Ce qui me semble être un couple de vacanciers (comme en témoignent leurs chapeaux de plage), derrière Pat, est vraiment excité quand Bernhari, après deux tounes, descend dans la foule pour voir son public de plus près.

Pendant qu’un baby-boomer fait des effets avec son téléphone intelligent en prenant des photos (kaléidoscopiques) de Bernhari, je constate que les multiples niveaux qui habillent les mélodies de Bernhari font de lui un artiste extrêmement complet.

En remerciant Audiogram, Bernhari admet que ça ne doit pas être facile de travailler avec sa propre personne.

«Y’est beau pis y’est bon en criss, par exemple», soutient Patrick Norman en criant.

Si les pièces d’Île Jésus, ont été ébauchées lorsque Alexandre Bernhari jouait de la musique live pour les danseurs de Concordia, ce sont désormais les non-danseurs présents au lancement mystérieux qui ressentent l’envie de faire poper toute leur créativité au même moment pour pondre un numéro contemporain.

Fin du numéro.
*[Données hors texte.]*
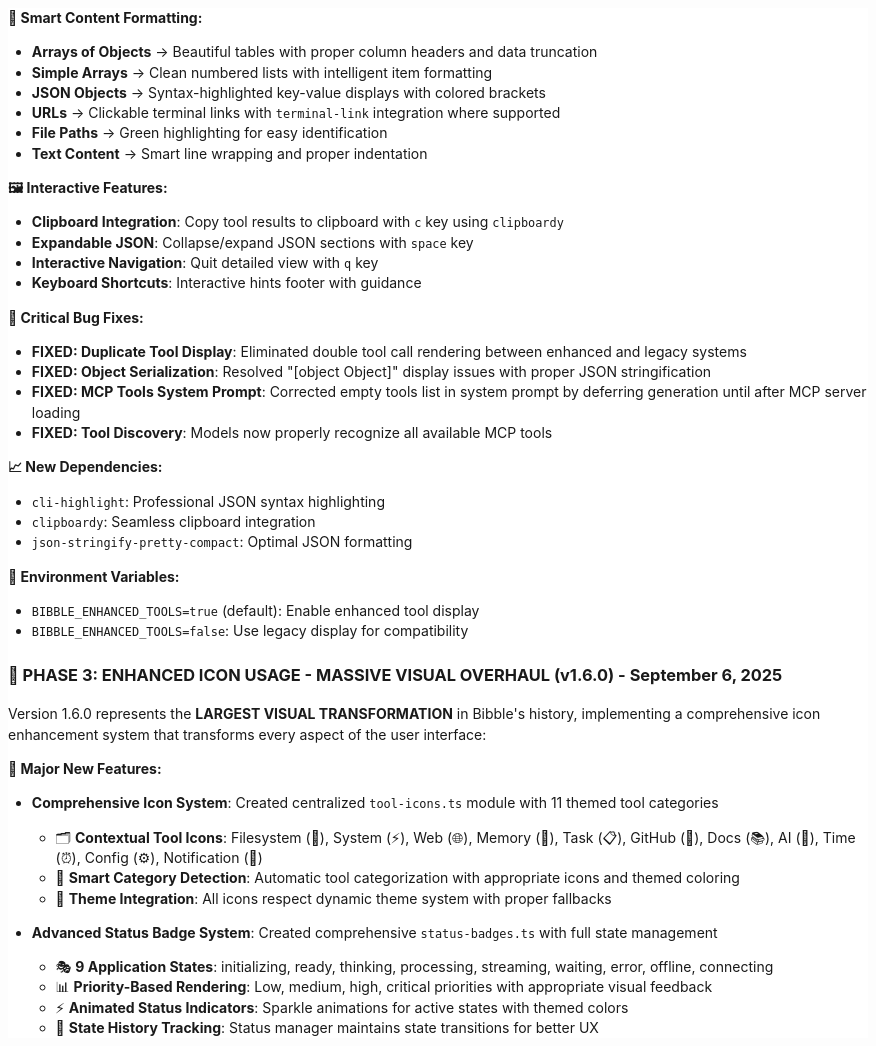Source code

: **🎯 Smart Content Formatting:**
- **Arrays of Objects** → Beautiful tables with proper column headers and data truncation
- **Simple Arrays** → Clean numbered lists with intelligent item formatting
- **JSON Objects** → Syntax-highlighted key-value displays with colored brackets
- **URLs** → Clickable terminal links with `terminal-link` integration where supported
- **File Paths** → Green highlighting for easy identification
- **Text Content** → Smart line wrapping and proper indentation

**🖼️ Interactive Features:**
- **Clipboard Integration**: Copy tool results to clipboard with `c` key using `clipboardy`
- **Expandable JSON**: Collapse/expand JSON sections with `space` key
- **Interactive Navigation**: Quit detailed view with `q` key
- **Keyboard Shortcuts**: Interactive hints footer with guidance

**🔧 Critical Bug Fixes:**
- **FIXED: Duplicate Tool Display**: Eliminated double tool call rendering between enhanced and legacy systems
- **FIXED: Object Serialization**: Resolved "[object Object]" display issues with proper JSON stringification
- **FIXED: MCP Tools System Prompt**: Corrected empty tools list in system prompt by deferring generation until after MCP server loading
- **FIXED: Tool Discovery**: Models now properly recognize all available MCP tools

**📈 New Dependencies:**
- `cli-highlight`: Professional JSON syntax highlighting
- `clipboardy`: Seamless clipboard integration
- `json-stringify-pretty-compact`: Optimal JSON formatting

**🌟 Environment Variables:**
- `BIBBLE_ENHANCED_TOOLS=true` (default): Enable enhanced tool display
- `BIBBLE_ENHANCED_TOOLS=false`: Use legacy display for compatibility

### 🎨 PHASE 3: ENHANCED ICON USAGE - MASSIVE VISUAL OVERHAUL (v1.6.0) - September 6, 2025

Version 1.6.0 represents the **LARGEST VISUAL TRANSFORMATION** in Bibble's history, implementing a comprehensive icon enhancement system that transforms every aspect of the user interface:

**🔧 Major New Features:**
- **Comprehensive Icon System**: Created centralized `tool-icons.ts` module with 11 themed tool categories
  - 🗂️ **Contextual Tool Icons**: Filesystem (📁), System (⚡), Web (🌐), Memory (🧠), Task (📋), GitHub (🐙), Docs (📚), AI (🎨), Time (⏰), Config (⚙️), Notification (🔔)
  - 🎯 **Smart Category Detection**: Automatic tool categorization with appropriate icons and themed coloring
  - 🌈 **Theme Integration**: All icons respect dynamic theme system with proper fallbacks

- **Advanced Status Badge System**: Created comprehensive `status-badges.ts` with full state management
  - 🎭 **9 Application States**: initializing, ready, thinking, processing, streaming, waiting, error, offline, connecting
  - 📊 **Priority-Based Rendering**: Low, medium, high, critical priorities with appropriate visual feedback
  - ⚡ **Animated Status Indicators**: Sparkle animations for active states with themed colors
  - 🔄 **State History Tracking**: Status manager maintains state transitions for better UX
On grignote du popcorn mystérieux (il est salé juste au point, c’est louche). On visite aussi les toilettes, derrière un rideau, dans une douche. La musique se poursuit toute la nuit et la van louche qui n’inspirait confiance à personne n’a jamais bougé de là donc on peut déduire que personne n’a été kidnappé.

Île Jésus est disponible depuis vendredi ici.

Bernhari sera au Cercle de Québec le 21 mai.